(Information given begins)

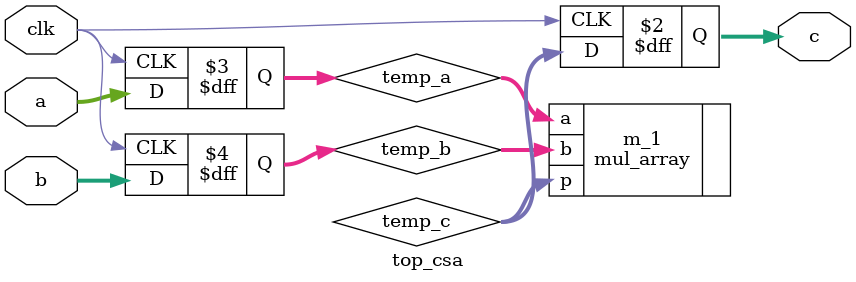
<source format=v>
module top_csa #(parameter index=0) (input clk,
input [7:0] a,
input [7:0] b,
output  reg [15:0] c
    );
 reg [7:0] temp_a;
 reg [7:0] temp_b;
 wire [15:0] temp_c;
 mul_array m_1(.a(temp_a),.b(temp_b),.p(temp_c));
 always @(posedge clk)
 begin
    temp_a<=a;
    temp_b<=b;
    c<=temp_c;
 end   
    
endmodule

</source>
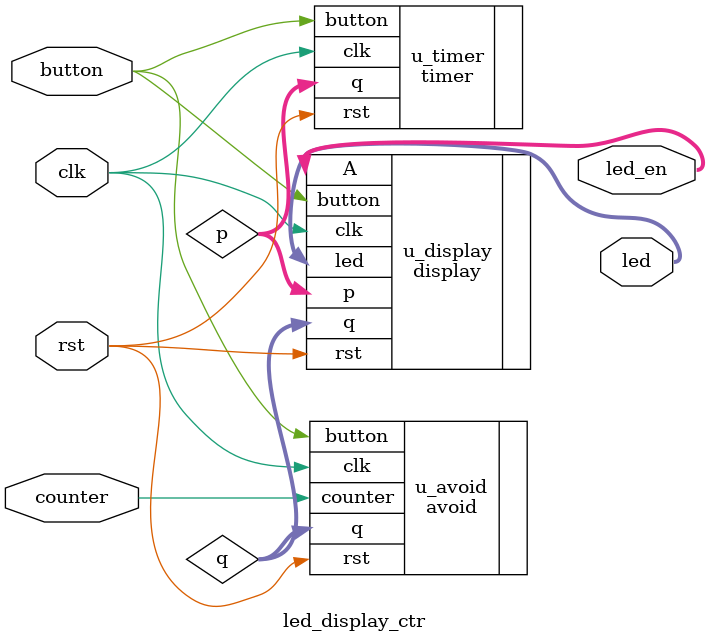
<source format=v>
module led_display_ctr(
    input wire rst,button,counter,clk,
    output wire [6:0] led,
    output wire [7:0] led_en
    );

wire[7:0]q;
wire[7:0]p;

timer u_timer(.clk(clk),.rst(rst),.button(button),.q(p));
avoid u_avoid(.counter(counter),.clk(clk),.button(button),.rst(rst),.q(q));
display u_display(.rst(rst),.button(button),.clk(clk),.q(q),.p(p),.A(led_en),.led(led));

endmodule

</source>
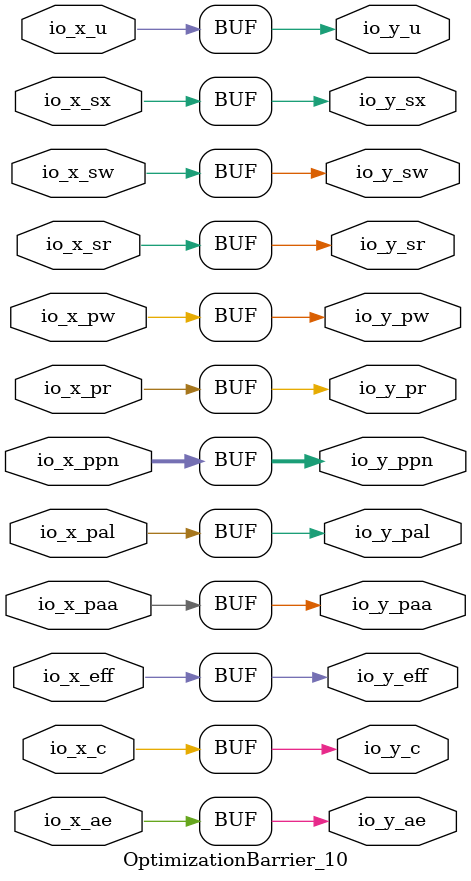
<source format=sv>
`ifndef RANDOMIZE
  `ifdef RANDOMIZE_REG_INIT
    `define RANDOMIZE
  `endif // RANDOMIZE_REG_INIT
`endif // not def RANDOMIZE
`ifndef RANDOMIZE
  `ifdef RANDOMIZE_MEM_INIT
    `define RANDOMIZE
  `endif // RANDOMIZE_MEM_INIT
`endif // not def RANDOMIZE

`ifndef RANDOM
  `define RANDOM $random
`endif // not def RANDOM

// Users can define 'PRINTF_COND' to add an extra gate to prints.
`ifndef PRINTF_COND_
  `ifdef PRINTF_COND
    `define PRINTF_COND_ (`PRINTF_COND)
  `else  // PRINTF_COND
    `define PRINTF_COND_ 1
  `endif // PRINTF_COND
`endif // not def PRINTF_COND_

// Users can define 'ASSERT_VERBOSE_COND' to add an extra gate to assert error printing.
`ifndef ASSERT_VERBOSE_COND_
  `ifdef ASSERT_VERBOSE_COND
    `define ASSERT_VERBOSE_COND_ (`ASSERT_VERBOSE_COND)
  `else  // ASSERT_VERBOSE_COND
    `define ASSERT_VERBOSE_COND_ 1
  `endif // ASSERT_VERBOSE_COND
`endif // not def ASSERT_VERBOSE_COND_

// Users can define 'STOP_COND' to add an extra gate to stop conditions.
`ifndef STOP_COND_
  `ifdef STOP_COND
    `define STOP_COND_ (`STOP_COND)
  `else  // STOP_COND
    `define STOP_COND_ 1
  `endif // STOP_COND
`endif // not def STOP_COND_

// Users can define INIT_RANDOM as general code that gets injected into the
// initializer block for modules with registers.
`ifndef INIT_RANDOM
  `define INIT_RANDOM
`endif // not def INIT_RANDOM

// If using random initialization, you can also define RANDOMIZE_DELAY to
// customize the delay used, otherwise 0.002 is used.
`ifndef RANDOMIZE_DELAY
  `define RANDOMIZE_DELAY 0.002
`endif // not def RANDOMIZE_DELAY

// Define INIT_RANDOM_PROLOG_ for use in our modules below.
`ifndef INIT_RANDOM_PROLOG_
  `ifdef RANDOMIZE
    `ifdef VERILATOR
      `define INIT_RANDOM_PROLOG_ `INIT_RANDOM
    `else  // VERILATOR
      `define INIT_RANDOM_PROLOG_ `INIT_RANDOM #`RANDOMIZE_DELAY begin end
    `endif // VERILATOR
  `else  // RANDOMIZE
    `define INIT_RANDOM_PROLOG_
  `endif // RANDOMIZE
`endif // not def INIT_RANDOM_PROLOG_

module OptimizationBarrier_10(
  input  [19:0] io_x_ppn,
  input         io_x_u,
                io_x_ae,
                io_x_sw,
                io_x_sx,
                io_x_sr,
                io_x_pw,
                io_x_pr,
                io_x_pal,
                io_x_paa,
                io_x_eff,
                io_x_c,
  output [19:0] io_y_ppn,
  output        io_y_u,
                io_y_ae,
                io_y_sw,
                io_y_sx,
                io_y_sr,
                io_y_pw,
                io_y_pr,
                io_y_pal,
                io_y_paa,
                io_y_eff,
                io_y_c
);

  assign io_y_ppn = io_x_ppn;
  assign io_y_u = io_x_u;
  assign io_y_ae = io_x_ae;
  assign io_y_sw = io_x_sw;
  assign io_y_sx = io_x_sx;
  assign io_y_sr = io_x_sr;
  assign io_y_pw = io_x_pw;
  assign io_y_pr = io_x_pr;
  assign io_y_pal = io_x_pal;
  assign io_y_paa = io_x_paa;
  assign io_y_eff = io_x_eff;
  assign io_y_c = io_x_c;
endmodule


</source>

(Information given ends)
(Information given begins)

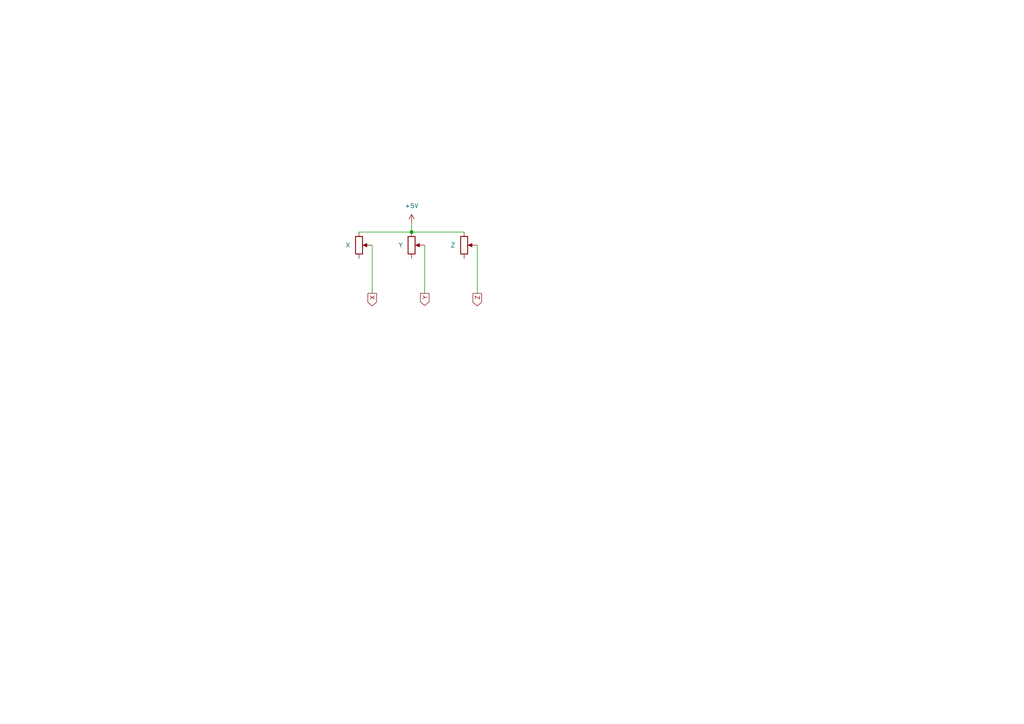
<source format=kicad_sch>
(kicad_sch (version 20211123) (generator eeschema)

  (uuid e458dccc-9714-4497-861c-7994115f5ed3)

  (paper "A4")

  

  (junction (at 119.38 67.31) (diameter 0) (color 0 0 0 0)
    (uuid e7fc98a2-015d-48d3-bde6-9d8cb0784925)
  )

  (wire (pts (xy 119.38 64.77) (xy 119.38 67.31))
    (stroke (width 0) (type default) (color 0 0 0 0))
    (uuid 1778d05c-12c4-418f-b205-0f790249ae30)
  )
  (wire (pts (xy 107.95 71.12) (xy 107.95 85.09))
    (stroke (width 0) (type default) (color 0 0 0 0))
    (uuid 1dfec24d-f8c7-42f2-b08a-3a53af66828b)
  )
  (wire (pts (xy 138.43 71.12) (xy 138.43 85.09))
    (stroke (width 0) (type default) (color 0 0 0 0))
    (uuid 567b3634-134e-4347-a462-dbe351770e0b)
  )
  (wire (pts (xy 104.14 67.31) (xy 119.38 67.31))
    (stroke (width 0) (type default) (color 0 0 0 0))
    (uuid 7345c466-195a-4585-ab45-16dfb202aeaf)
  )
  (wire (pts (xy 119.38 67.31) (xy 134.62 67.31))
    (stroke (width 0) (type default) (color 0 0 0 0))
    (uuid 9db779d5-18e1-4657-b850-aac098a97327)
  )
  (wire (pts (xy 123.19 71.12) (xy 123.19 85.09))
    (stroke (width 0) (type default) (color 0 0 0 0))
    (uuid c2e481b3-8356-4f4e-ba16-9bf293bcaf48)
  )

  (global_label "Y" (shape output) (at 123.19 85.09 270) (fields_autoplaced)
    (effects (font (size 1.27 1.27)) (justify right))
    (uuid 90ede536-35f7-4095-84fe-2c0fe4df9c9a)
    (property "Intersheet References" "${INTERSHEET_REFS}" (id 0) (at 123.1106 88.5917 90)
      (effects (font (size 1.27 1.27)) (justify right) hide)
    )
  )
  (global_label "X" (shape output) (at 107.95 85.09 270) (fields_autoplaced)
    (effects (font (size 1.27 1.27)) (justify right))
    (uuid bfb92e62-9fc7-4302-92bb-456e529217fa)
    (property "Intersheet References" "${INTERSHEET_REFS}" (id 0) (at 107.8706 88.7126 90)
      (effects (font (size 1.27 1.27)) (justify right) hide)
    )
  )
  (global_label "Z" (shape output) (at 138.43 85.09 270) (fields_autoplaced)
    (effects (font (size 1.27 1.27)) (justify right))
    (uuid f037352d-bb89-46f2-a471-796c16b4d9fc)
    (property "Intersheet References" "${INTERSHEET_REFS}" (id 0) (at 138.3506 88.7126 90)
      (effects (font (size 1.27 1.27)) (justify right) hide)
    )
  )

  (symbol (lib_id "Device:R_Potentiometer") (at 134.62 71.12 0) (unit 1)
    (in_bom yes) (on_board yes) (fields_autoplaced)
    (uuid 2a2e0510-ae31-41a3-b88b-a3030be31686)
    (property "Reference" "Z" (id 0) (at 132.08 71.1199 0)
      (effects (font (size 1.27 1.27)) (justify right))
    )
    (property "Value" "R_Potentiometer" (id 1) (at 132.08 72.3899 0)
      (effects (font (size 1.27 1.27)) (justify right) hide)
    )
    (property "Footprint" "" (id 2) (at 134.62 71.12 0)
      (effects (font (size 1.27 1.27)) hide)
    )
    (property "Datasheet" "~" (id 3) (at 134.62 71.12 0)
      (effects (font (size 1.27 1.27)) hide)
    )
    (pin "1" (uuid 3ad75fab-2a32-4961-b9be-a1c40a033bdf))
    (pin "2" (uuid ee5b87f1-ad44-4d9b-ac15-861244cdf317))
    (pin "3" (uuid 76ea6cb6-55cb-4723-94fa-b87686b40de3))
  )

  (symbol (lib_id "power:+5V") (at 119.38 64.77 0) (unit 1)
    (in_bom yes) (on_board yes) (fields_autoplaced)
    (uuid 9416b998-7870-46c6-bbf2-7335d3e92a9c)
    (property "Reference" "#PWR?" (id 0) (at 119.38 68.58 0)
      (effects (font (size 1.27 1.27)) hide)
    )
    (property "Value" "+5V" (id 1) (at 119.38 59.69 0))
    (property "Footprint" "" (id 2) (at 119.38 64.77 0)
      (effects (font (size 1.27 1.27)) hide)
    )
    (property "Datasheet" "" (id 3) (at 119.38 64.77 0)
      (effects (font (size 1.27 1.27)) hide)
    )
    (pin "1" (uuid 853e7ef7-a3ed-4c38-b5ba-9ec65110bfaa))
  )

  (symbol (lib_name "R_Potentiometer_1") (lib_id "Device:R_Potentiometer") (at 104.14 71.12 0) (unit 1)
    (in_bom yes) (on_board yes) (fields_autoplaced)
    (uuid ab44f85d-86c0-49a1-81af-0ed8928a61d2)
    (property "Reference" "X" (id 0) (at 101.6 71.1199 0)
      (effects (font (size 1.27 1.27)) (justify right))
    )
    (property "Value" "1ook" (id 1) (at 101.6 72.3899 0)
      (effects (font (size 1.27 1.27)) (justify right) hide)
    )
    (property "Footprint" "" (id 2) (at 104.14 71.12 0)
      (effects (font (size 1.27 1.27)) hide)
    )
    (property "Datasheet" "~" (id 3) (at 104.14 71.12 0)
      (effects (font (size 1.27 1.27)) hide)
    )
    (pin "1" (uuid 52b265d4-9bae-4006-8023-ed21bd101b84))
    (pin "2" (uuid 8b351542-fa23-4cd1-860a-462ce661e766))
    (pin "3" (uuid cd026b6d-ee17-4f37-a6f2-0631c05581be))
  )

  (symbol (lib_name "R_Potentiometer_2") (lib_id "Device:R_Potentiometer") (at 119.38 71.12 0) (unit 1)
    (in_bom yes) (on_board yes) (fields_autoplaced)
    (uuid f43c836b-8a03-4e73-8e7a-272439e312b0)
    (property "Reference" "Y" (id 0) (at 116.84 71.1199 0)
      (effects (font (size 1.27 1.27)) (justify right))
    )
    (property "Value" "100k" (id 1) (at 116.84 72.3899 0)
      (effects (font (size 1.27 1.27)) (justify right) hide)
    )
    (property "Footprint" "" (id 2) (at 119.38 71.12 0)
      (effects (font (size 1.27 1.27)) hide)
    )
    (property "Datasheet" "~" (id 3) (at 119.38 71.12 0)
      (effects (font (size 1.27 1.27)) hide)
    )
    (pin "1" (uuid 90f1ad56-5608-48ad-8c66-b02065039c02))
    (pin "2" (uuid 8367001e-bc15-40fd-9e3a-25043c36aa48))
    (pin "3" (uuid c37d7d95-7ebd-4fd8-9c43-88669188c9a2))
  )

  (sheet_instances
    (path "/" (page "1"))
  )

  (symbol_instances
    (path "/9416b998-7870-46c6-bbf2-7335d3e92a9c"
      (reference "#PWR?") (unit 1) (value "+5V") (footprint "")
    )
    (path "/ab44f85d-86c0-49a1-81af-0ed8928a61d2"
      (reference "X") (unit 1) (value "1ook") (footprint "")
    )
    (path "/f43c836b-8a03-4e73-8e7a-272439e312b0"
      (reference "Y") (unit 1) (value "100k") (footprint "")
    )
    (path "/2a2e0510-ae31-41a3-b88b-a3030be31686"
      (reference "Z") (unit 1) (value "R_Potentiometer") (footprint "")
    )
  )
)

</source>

(Information given ends)

What to produce:
Restate word for word the lines of the data above, starting at the line containing "3) (at 104.14 71.12 0)" and ending at the line containing "(uuid f43c836b-8a03-4e73-8e7a-272439e312b0)", both included, and nothing more.

Answer box:
    (property "Datasheet" "~" (id 3) (at 104.14 71.12 0)
      (effects (font (size 1.27 1.27)) hide)
    )
    (pin "1" (uuid 52b265d4-9bae-4006-8023-ed21bd101b84))
    (pin "2" (uuid 8b351542-fa23-4cd1-860a-462ce661e766))
    (pin "3" (uuid cd026b6d-ee17-4f37-a6f2-0631c05581be))
  )

  (symbol (lib_name "R_Potentiometer_2") (lib_id "Device:R_Potentiometer") (at 119.38 71.12 0) (unit 1)
    (in_bom yes) (on_board yes) (fields_autoplaced)
    (uuid f43c836b-8a03-4e73-8e7a-272439e312b0)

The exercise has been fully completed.